■ **Given text**:
************

In 1890 the founding headmaster of the school, Newton M. Anderson, established University School. The school's first building was erected on 10 acre at the corner of Hough Avenue and East 71st Street in Cleveland.

At the turn of the century, Headmaster George D. Pettee led the entire student body to the Pan-American Exposition in Buffalo, New York, in 1901. A few years later in 1908 Headmaster Harry S. Peters led University School during two World Wars, the Great Depression and, in 1926, to the 36 acre campus in Shaker Heights. He was the longest-tenured headmaster in University School history; he left the school in 1947. That same year Headmaster Harold L. Cruikshank oversaw the building of the Hanna Wing on the Shaker Campus and guided the school through the end of World War II to the beginning of the 1960s.

Under the leadership of Roland P. McKinley, the Upper School moved, in 1970, from Shaker Heights to nearly 200 acre of meadows and woodland in Hunting Valley.

In 1988, Richard A. Hawley, an author and educator, became the sixth headmaster of US. With the support of the US community, Conway Hall on the Shaker Campus and the William S. Kilroy '43 Field House in Hunting Valley were built during Hawley's tenure.

Stephen S. Murray became the seventh headmaster for University School in 2005 after Hawley's departure. Murray led the School in the fundraising and construction of a nearly $100 million, 52,000 square-foot academic wing, which features classrooms and interactive technology. Extensive renovation of the original classroom building has allowed for facilities for the visual and performing arts.

After it was announced in August 2014 that Headmaster Stephen Murray would leave US to become the 13th headmaster of The Lawrenceville School in New Jersey, Benjamin I. Rein of the Collegiate School in Richmond, Virginia, assumed the position of headmaster in mid-2015. Rein left the school in late 2016, with Rick Bryan assuming the duties as the school's first alumnus headmaster. Headmaster Bryan stepped down in January 2018 due to allegations that he had mishandled a number of sexual misconduct cases at his previous school, the Nichols School.

************

■ **Material supplied**:

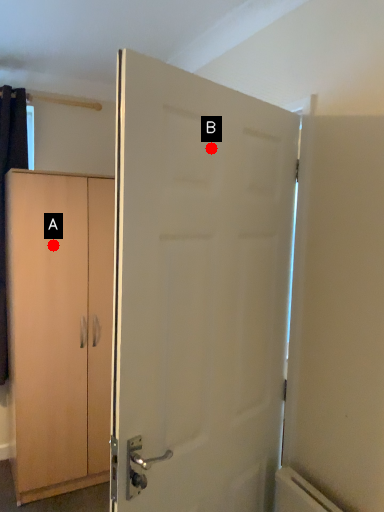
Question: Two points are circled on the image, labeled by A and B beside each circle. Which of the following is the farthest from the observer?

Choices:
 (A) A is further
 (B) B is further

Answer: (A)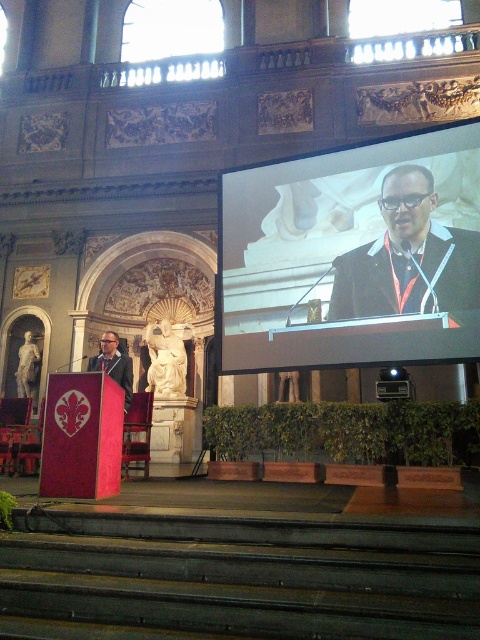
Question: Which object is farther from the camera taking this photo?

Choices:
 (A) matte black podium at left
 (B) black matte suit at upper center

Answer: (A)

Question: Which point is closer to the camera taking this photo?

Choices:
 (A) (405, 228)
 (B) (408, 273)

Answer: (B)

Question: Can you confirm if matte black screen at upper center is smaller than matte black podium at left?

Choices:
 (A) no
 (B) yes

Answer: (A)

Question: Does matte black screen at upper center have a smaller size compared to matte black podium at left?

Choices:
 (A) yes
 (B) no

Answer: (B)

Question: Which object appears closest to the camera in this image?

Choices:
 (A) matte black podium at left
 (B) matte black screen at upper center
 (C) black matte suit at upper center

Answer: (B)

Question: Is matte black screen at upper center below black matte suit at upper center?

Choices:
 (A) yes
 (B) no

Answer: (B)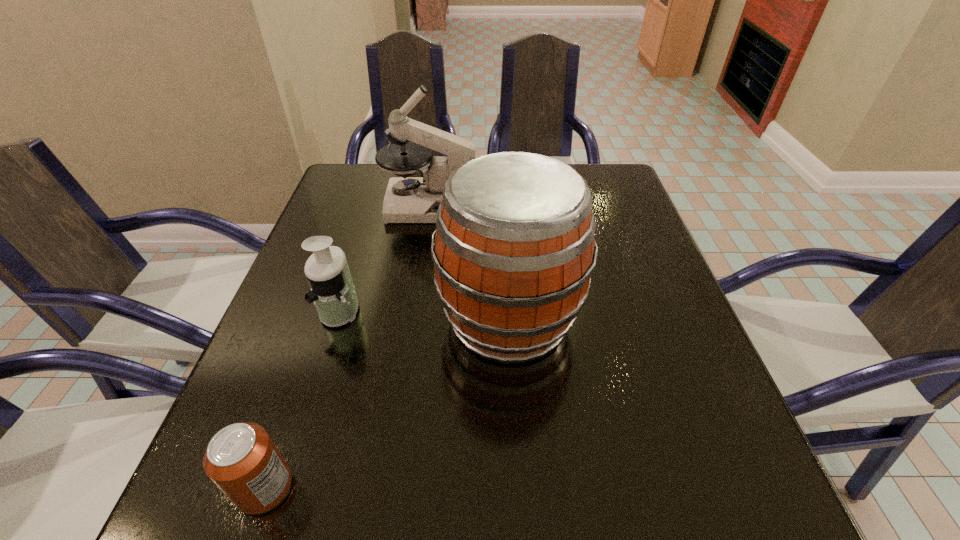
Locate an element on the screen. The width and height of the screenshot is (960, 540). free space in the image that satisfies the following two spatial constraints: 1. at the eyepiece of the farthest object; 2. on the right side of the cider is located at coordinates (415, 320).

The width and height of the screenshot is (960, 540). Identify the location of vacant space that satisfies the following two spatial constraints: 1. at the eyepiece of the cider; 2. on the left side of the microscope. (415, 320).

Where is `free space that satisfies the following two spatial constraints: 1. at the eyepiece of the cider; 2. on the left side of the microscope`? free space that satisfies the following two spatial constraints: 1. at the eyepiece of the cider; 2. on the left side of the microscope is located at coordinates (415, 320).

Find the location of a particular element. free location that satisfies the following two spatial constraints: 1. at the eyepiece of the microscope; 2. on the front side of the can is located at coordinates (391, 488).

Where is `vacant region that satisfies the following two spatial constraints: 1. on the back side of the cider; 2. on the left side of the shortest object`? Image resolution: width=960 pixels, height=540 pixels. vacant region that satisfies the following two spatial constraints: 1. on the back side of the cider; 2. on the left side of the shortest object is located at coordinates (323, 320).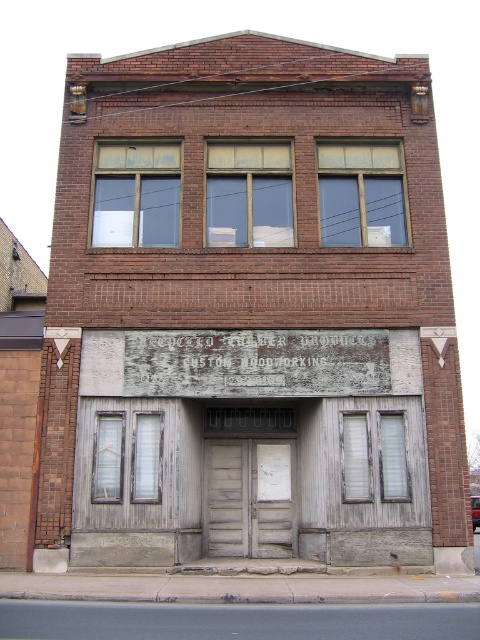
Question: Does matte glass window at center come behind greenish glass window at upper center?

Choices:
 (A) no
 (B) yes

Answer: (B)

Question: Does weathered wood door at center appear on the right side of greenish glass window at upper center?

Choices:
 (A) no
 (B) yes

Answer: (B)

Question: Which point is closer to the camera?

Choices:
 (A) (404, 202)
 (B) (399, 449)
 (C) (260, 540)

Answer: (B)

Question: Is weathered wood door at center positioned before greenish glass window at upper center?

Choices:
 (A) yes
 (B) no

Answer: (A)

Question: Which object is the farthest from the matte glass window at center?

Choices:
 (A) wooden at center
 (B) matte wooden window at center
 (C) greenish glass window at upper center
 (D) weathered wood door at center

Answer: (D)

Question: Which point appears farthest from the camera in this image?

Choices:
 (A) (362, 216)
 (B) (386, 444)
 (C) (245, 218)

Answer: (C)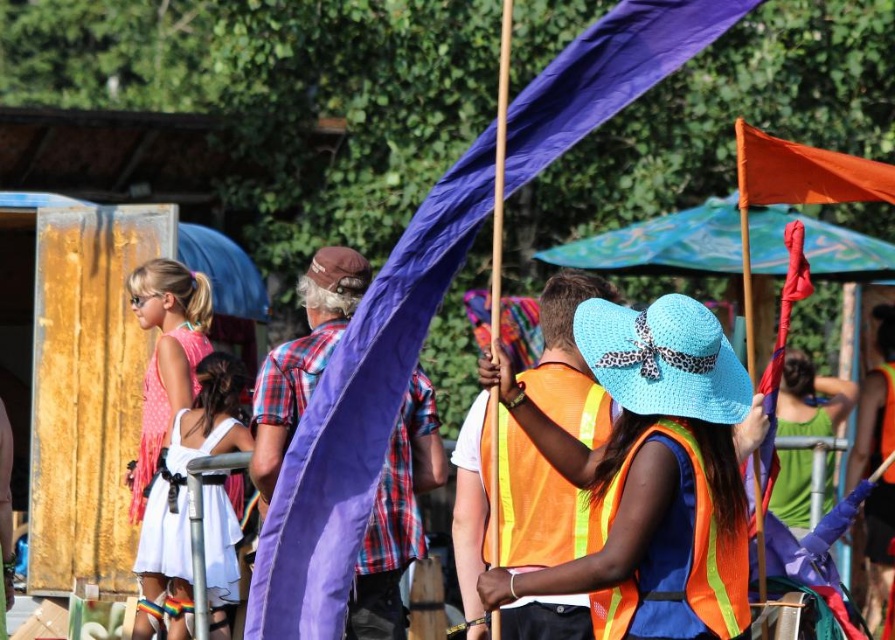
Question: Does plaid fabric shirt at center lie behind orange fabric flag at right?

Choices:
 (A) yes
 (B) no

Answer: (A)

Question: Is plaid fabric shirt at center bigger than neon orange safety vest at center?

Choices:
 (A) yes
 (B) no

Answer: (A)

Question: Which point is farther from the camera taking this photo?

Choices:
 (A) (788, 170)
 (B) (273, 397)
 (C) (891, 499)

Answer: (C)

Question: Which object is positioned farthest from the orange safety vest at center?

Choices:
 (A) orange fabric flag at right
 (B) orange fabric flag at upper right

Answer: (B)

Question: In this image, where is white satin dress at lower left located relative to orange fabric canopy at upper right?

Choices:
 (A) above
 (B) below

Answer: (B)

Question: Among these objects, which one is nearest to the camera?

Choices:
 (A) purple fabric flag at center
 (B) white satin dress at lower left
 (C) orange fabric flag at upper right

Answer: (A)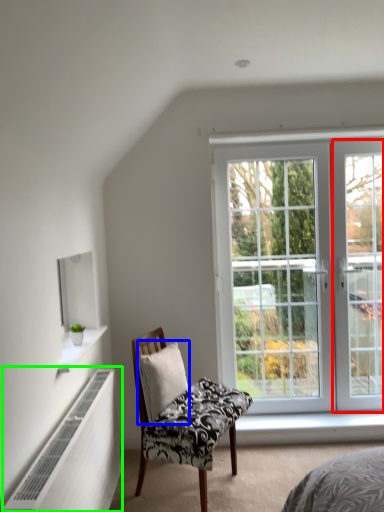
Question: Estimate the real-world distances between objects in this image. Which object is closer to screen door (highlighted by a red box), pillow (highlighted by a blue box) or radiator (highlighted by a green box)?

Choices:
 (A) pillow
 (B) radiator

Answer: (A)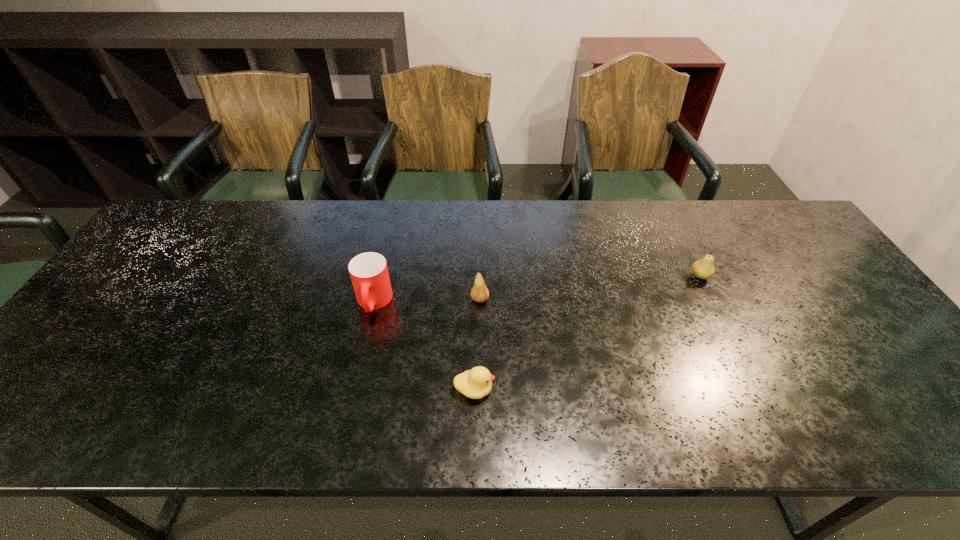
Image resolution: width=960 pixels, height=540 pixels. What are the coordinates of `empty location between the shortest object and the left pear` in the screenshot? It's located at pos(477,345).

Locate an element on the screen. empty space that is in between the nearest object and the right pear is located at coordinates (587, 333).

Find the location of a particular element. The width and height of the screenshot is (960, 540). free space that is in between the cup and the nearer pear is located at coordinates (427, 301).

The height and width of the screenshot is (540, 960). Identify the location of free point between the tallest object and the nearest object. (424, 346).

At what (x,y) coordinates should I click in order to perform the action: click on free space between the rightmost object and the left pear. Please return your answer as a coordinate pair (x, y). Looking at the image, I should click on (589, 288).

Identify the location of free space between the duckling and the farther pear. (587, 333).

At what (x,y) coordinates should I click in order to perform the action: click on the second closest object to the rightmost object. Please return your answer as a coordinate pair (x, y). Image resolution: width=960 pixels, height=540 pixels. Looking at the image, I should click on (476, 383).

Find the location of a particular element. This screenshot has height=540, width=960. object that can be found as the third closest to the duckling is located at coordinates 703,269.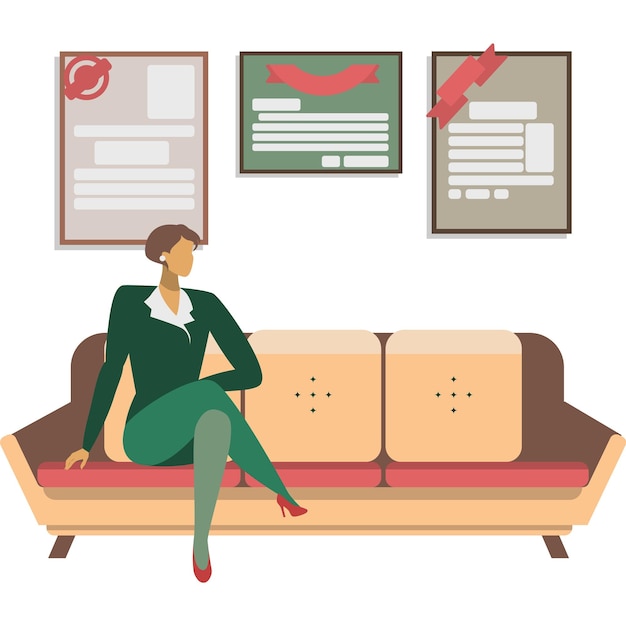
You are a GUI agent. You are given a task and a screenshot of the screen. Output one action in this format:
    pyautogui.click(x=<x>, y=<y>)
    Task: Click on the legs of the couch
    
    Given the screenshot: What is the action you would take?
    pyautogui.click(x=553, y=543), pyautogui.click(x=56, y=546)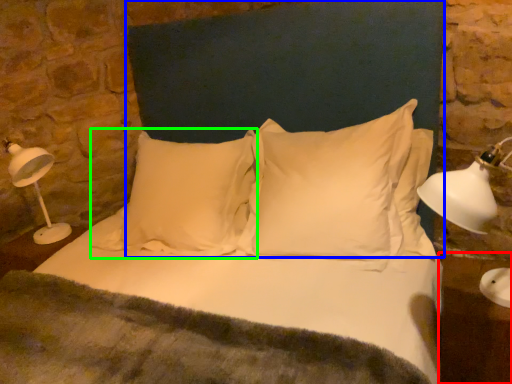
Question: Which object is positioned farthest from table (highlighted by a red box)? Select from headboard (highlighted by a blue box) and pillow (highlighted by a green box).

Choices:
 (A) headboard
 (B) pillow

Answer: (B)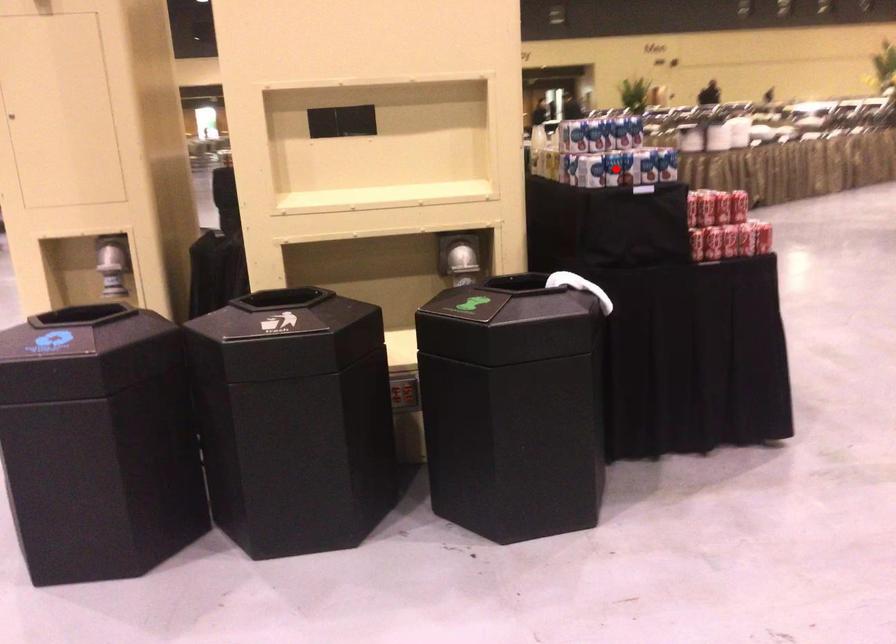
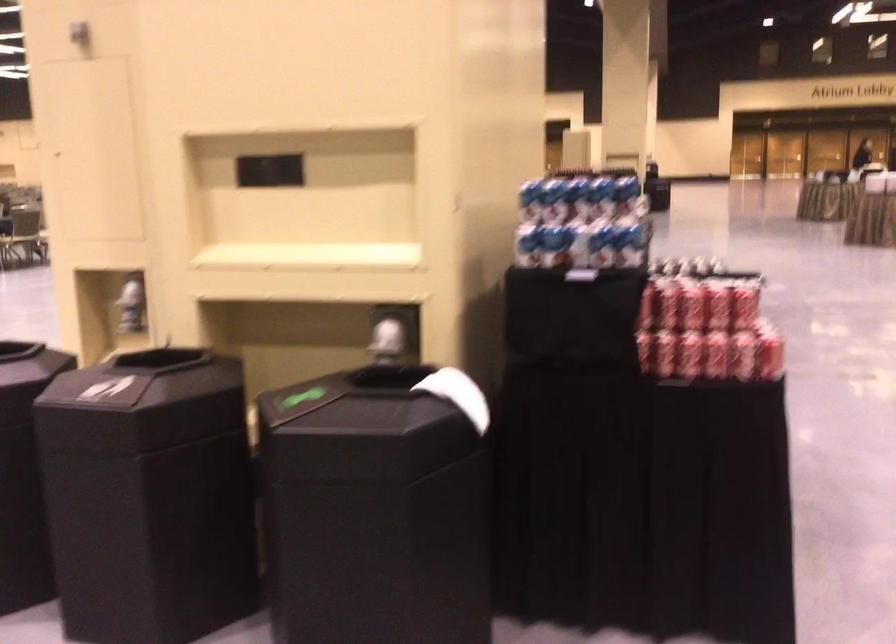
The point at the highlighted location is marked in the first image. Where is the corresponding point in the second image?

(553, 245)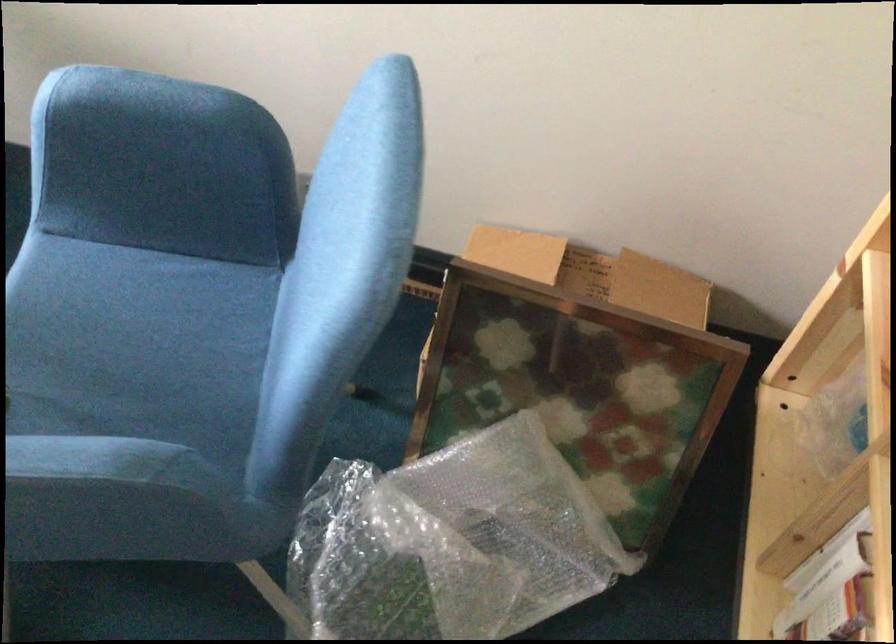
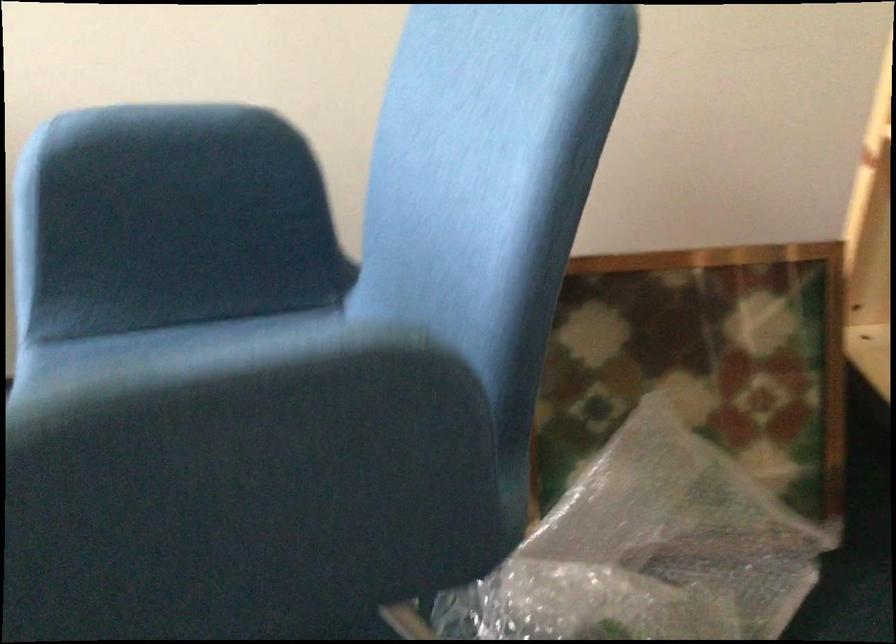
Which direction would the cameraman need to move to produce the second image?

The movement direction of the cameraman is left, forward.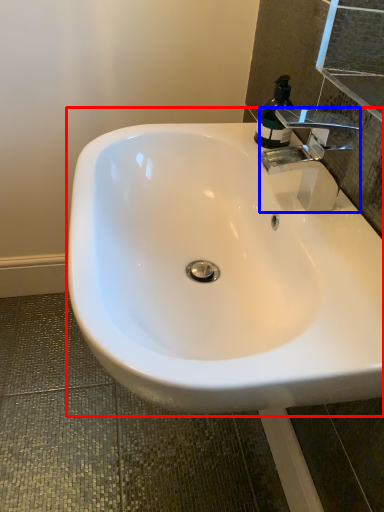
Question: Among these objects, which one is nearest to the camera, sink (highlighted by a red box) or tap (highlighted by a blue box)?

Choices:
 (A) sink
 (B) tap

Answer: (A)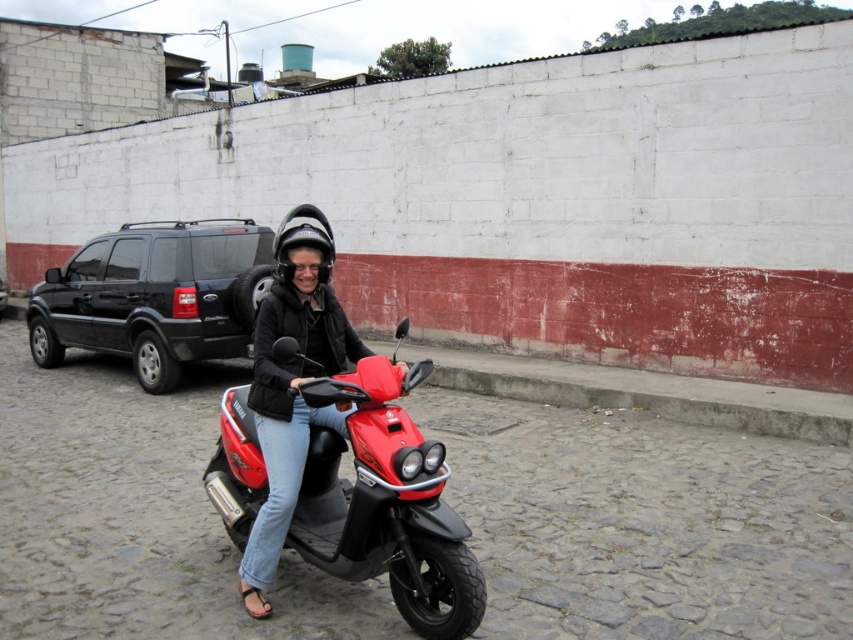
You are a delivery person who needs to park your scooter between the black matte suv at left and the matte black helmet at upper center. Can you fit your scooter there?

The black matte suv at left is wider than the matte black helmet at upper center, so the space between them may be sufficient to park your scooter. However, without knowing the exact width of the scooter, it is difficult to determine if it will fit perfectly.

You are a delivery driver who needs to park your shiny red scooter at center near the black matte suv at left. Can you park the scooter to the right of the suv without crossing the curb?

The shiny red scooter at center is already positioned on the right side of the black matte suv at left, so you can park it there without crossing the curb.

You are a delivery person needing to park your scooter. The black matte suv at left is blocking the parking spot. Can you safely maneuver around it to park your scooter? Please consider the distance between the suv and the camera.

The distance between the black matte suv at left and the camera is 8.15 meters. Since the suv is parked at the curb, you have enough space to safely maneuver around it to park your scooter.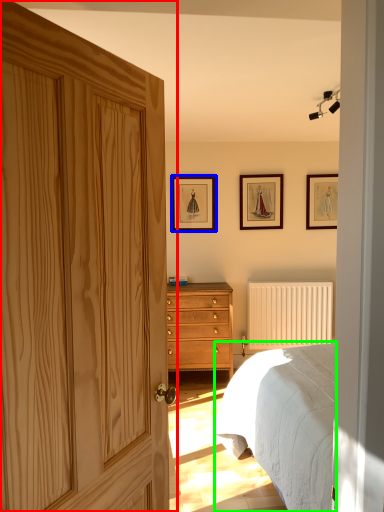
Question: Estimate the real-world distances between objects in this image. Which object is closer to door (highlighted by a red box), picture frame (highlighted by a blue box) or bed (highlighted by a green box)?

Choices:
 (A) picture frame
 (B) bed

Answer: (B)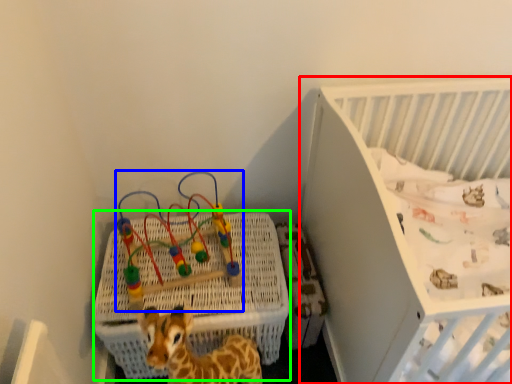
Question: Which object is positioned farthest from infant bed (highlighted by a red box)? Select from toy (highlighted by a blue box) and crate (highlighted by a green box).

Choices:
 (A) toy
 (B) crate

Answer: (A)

************

■ **What to do**:
a: Please restate the passage on University School's history from "In 1890 the" to "of the 1960s.", swapping "student body" for "student population".
b: Carry on the passage on University School's history past its final sentence.

■ **Solved problems**:
a:
In 1890 the founding headmaster of the school, Newton M. Anderson, established University School. The school's first building was erected on 10 acre at the corner of Hough Avenue and East 71st Street in Cleveland.

At the turn of the century, Headmaster George D. Pettee led the entire student population to the Pan-American Exposition in Buffalo, New York, in 1901. A few years later in 1908 Headmaster Harry S. Peters led University School during two World Wars, the Great Depression and, in 1926, to the 36 acre campus in Shaker Heights. He was the longest-tenured headmaster in University School history; he left the school in 1947. That same year Headmaster Harold L. Cruikshank oversaw the building of the Hanna Wing on the Shaker Campus and guided the school through the end of World War II to the beginning of the 1960s.

b:
In the wake of Bryan's departure, dean of faculty and English teacher Patrick Gallagher was named interim headmaster by the school's board of trustees. On September 22, 2018, the school's board of trustees announced that Patrick Gallagher would officially assume the role of headmaster, following an eight-month search period.

==House system==
University School has a House system, similar to that of British tradition. Every student is assigned to one of ten houses, which integrate students from all grades and provide a structure for the boys to connect between grades with each other for companionship and support. Each house has a faculty head, the Head of House, and a senior leader, the Prefect. One student from each house is elected during his junior year to lead the house for his senior year as a Prefect. The ten houses, honoring notable previous headmasters, faculty, or students, are listed below:

- Anderson House
- Cruikshank House
- Goodwillie House
- Hawley House (Formerly Brown House)
- McCarraher House
- McKinley House
- Murray House (Formerly Pickands House)
- Peters House
- Pettee House
- Sanders House

Each house competes annually at Founders' Day. Held each fall, this event lets all students in grades 5 through 12 compete in field day-like activities at the Upper School. Games played include capture the flag, soccer, tug-o-war, the egg toss, and more. Students compete against members of the other houses. The winner of Founders' Day gets house points that go towards the end of year House Cup.

==Publications==
- The University School Journal is published twice a year for the alumni, parents and friends of the school.
- The US News is published monthly by students. Founded in 1898, it is the oldest school newspaper in Ohio. In 2014, The US News became digital.
- The Record, released annually, is a compilation of the artistic and literary achievement of University School boys including poetry, short stories, photography, and, more recently, drawing.
- The Mabian is the Upper School's yearbook, published every year since 1919. The first three letters of the name "Mabian" come from the school's colors, maroon and black, and "...ian" means "of the"; "of the maroon and black."
- The Tower is the Lower/Middle School counterpart of The Mabian.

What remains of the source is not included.